Sorry I didn't mention this earlier. I had to be reminded of it by someone else....
Suppose that there are 2 covariates with your data that were tracked and can be used. On one of my instruments, I performed a DOE to see what would happen to the reported concentration of a CCV. I set the gas flows to the lowest setting that was "Acceptable" and the highest setting that was "Acceptable" and looked at combinations of those.
It turns out that all 7 gasses had a statistically significant impact on the reported concentration. However, only 2 gas flows really mattered, as far as changing the reported concertation of the CCV. As long as I kept those gas flows "in the middle", which meant constantly adjusting them, my results would be good. If I ran some samples and left the room for more than say 45 mins, the gas flows would change so dramatically, that my results would be considered "Outliers" by the standards I had set. However, the only reason they looked like outliers, is because I didn't take into account those 2 gas flows.
If your case is like mine, instead of using a dummy variable, see what other covariates could be used for your model.
Since this is a DOE you are doing, have you added or removed all the non-significant terms from the model?
I've had data where if I took a bottom up approach, meaning I add terms instead of removing them, if I have an important interaction, it looks like I have significant outliers. Once I put those interactions into the model, the outliers go away.
I've also seen some data where I or someone else designed an experiment with "Software A" but person I'm helping with the data used multiple linear regression in "Software B". Even thought Software A and B are doing multiple linear regression on the data, Software A will show low VIF on interaction terms and quadratic terms. Software B will show high VIF on those same terms. Thus, it leads to the removal of terms that should be in the model. Some terms stay in the model that should be removed. That can lead to "outliers" that are only there because of the model you selected, based upon the data provided and the software you use and have nothing to do with the reality of the system.
Just out of curiosity:
1) How many of your 30 observations come from DOE vs "Lab Data"?
2) What design did you use?
3) How was the lab data collected, vs the DOE data? (I have found the Day-to-Day drift on instruments can sometimes be profound. But, the scientists won't do anything because, 'they' don't see it until it bites them in their rear.... and just so we are clear, even if you are 100% accurate in predicting when things go bad, and you complain to your boss that these issues WILL come up, and they do nothing, it's still YOUR fault.... even though you did what they said to do.)

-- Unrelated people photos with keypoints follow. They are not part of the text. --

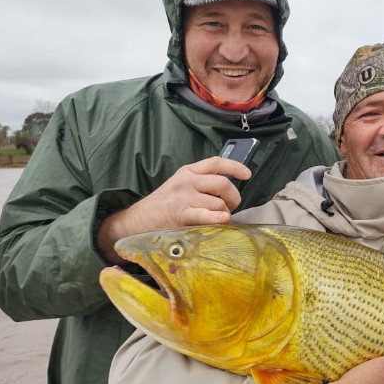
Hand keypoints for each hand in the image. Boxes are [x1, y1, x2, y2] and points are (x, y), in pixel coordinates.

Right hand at [97, 156, 250, 263]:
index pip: (216, 162)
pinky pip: (207, 215)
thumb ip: (201, 183)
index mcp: (188, 171)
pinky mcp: (181, 214)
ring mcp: (183, 197)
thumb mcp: (180, 186)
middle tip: (231, 206)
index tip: (247, 174)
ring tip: (219, 218)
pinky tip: (222, 221)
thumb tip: (229, 187)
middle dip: (234, 197)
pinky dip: (218, 219)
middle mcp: (186, 181)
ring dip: (225, 213)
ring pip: (219, 203)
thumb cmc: (163, 205)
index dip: (235, 167)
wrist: (136, 221)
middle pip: (223, 183)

------------------------------
Andrew Ekstrom
Statistician, Chemist, HPC Abuser;-)
------------------------------
Original Message:
Sent: 06-23-2023 12:25
From: Georgette Asherman
Subject: Turning outliers into indicator variables
I have a stats question and appreciate the skill level of this group. I have a regression analysis with let's say 1 continuous response and 3 continuous predictors from 30 observations-a mix of pre-set DOE levels and some other lab data at central values. This final result is obtained after a popular selection method is used. Using commonly accepted criteria, 3 observations are assessed as outliers and influencers. Removing the outliers and fitting a regression of 27 rows yields a very different model.
In a good classical way, the rationale for the outliers is assessed. The engineer provides a lab operations reason, not in the original file, for these 3 observations. Is it good statistical practice to create an indicator variable that identifies the 3 outliers, add it to the 'x' columns and refit the model?
------------------------------
Georgette Asherman
------------------------------